- _Work order_:
The entries underneath need to be duplicated exactly, with none omitted.

[Records from a data source]
—————

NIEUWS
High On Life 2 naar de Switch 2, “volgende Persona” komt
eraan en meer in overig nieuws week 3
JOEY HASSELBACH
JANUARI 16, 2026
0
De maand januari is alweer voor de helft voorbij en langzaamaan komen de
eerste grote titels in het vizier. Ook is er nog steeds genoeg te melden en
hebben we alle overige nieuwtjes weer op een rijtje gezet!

—————

- _Response to the task_:
NIEUWS
High On Life 2 naar de Switch 2, “volgende Persona” komt
eraan en meer in overig nieuws week 3
JOEY HASSELBACH
JANUARI 16, 2026
0
De maand januari is alweer voor de helft voorbij en langzaamaan komen de
eerste grote titels in het vizier. Ook is er nog steeds genoeg te melden en
hebben we alle overige nieuwtjes weer op een rijtje gezet!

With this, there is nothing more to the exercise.